Premium, new and collectible vehicles are the most frequently stolen for their parts, but no car is immune. Indeed, Tracker recently recovered a VW Polo valued at less than £600. Cars stolen by chop shops are often left for up to four days to check it is not being tracked, before it is taken to the garage where its identity is changed, and its high-value parts are removed for re-sale.
Recently the Vehicle Remarketing Association warned business owners that vehciles being left unattended at workplaces which are on lockdown could be a target for thieves and vandals. The other risk for fleet managers is that these vehicles might NOT be covered for what is in effect, open plan storage.
As the latest Tracker statistics show, London and its nearest neighbours regularly see the highest frequency of car thefts and recoveries, followed closely by the West Midlands. The 2019 list shows northern regions creeping higher in the list than the home counties – London tops the list, followed by Essex, the West Midlands, Manchester and Yorkshire.

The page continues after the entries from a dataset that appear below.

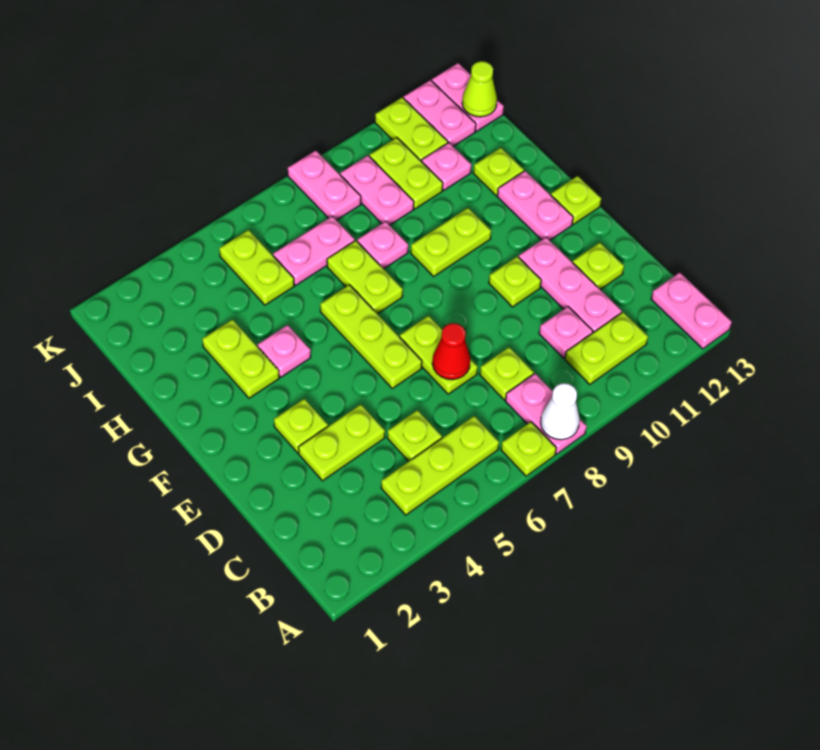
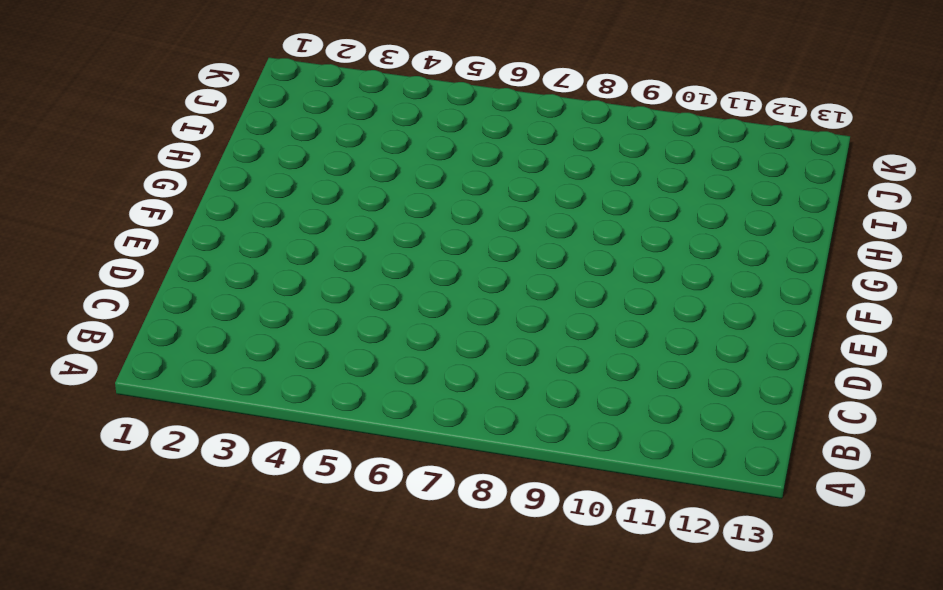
none -> lime plate A7 level 1
none -> pink plate A8:B8 level 1
none -> pink plate A13:B13 level 1
none -> lime plate B4:B6 level 1

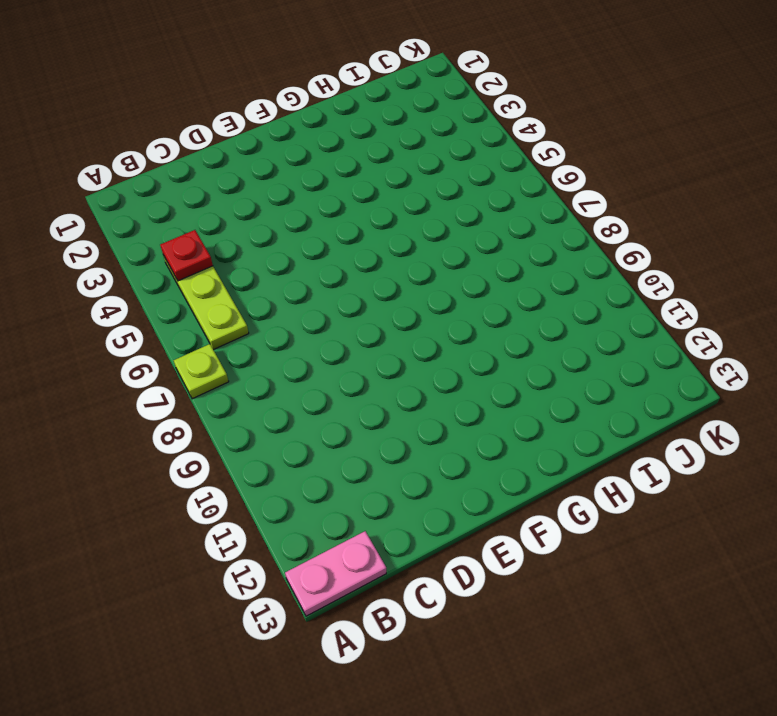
red plate B4 level 2 -> none
none -> pink plate A8:B8 level 1
none -> lime plate B10:B11 level 1
none -> lime plate C5 level 1
none -> lime plate C8 level 1

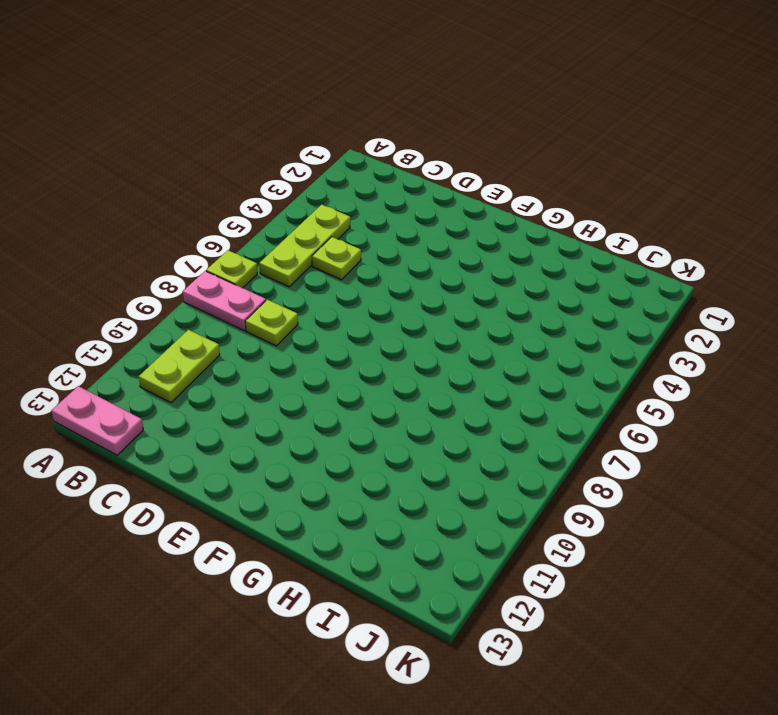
none -> pink plate C10 level 1
none -> pink plate C11:E11 level 1
none -> lime plate D3:D4 level 1
none -> lime plate D7:E7 level 1

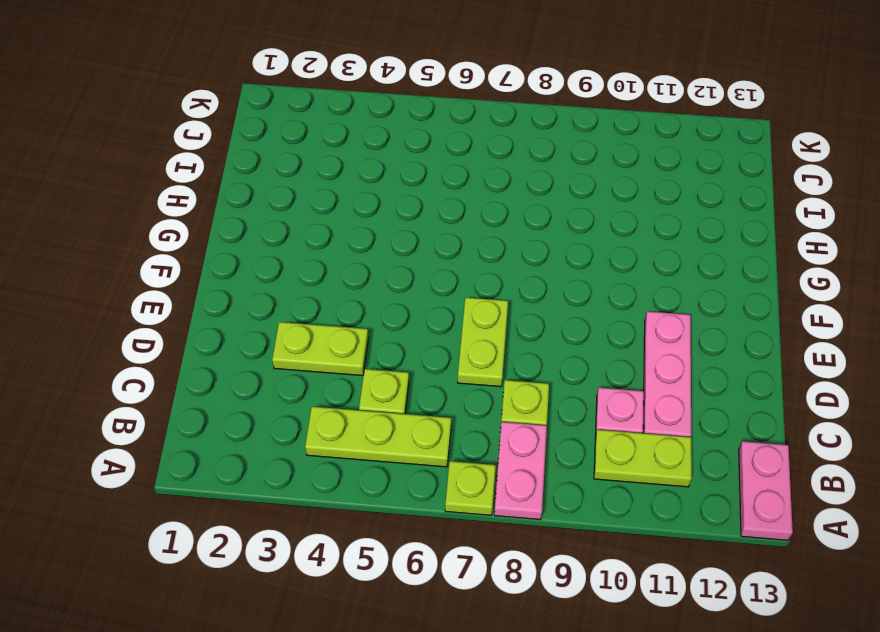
none -> lime plate D12 level 1
none -> lime plate E3 level 1
none -> lime plate E6:G6 level 1
none -> lime plate E10 level 1

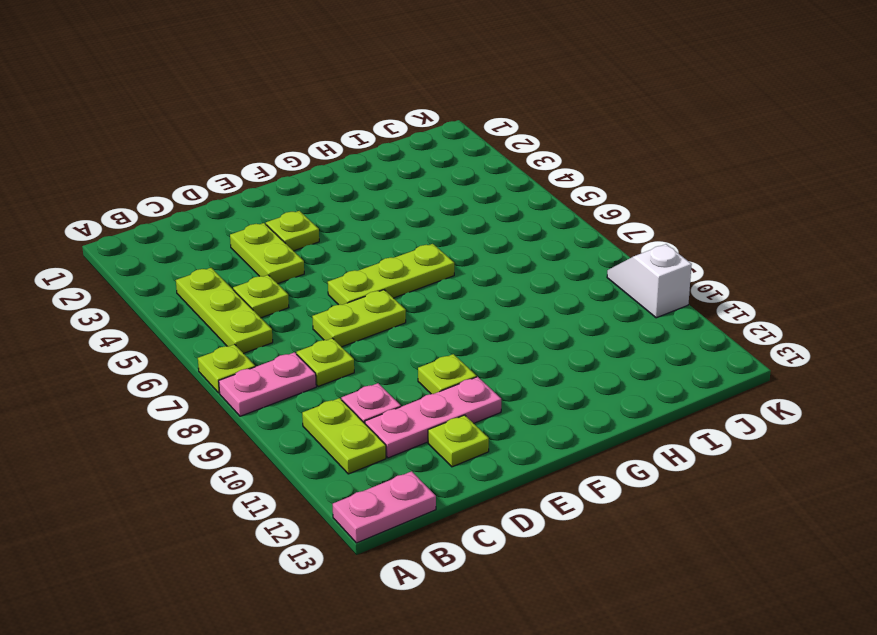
white slope K9:K10 level 1 top 10 -> none
none -> pink plate F12:G12 level 1
none -> lime plate F13 level 1
none -> lime plate G3:H3 level 1
none -> pink plate G4 level 1

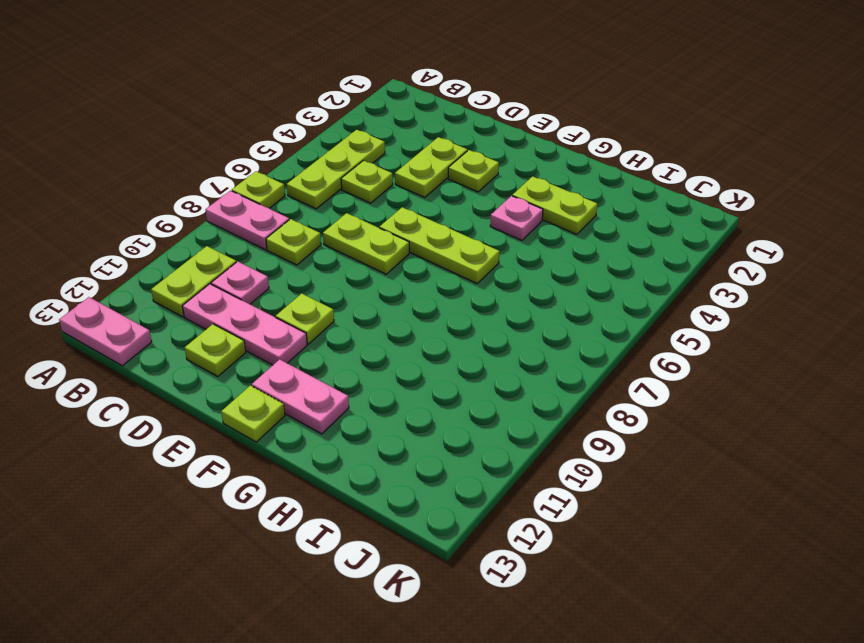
none -> lime plate G7:H7 level 1
none -> lime plate G9:G10 level 1
none -> pink plate H8 level 1
none -> lime plate H12 level 1

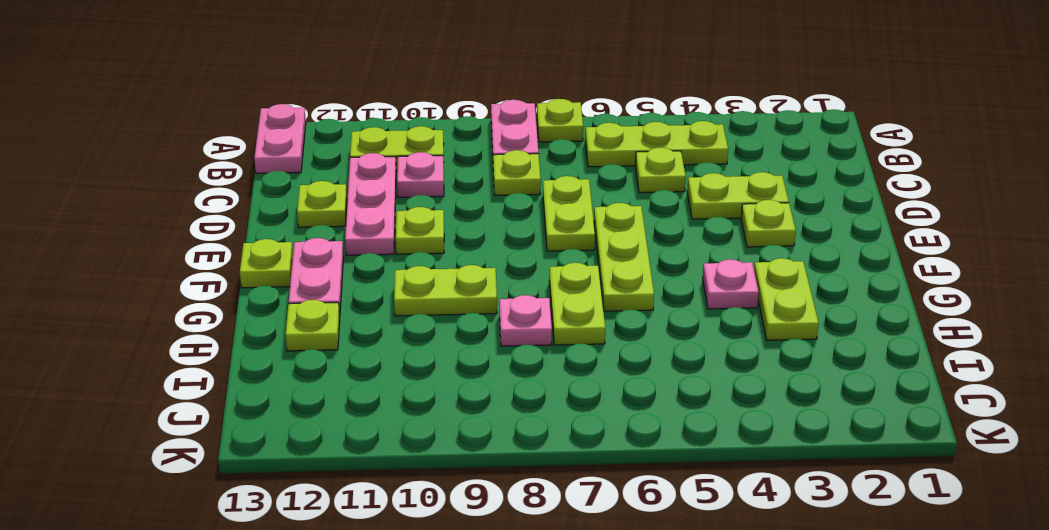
none -> lime plate I5:J5 level 1
none -> pink plate I6:I7 level 1
none -> pink plate I9:J9 level 1
none -> lime plate I10:J10 level 1

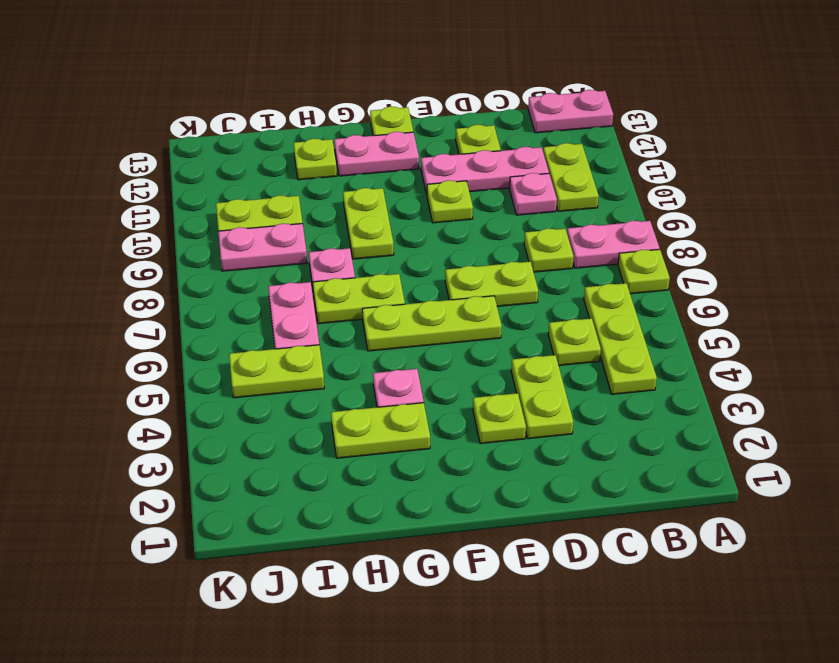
none -> pink plate I11 level 1
none -> pink plate J8:K8 level 1
none -> lime plate J11:K11 level 1
none -> pink plate J12:K12 level 1

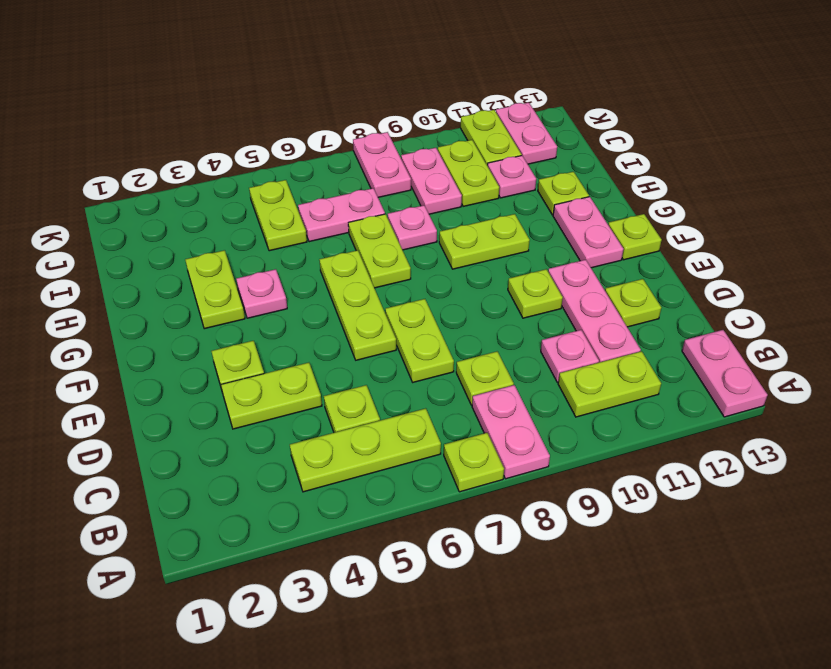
none -> pink plate J13:K13 level 1
none -> white cone A8 level 2
none -> red cone D7 level 2
none -> lime cone J13 level 2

Clive Wain, Head of Police Liaison at Tracker said: “These are unprecedented times, and sadly we cannot look into the future to see how long the current restrictions will affect the car manufacturer supply chain. However, what we can do is protect ourselves while it does. Sadly, whilst we are seeing many positives come out of the current crisis – such as communities pulling together and environmental benefits – we could in the coming weeks and months see criminals take advantage of new opportunities.
“With movement so restricted, most of us are using our cars far less frequently, so it is easy to get out of the habit of checking doors are locked and keys are secured after those rare essential journeys. It’s even easier to forget these good habits after popping out to the car to collect something you left behind. 92% of the vehicles we recovered last year were stolen without the thief having possession of the vehicle’s keys.
As such, we advise owners of all vehicles to take extra care to fully secure their vehicle and keep remote locking keys as far away from the car as possible, and in a closed tin so that they are protected against relay-attacks.”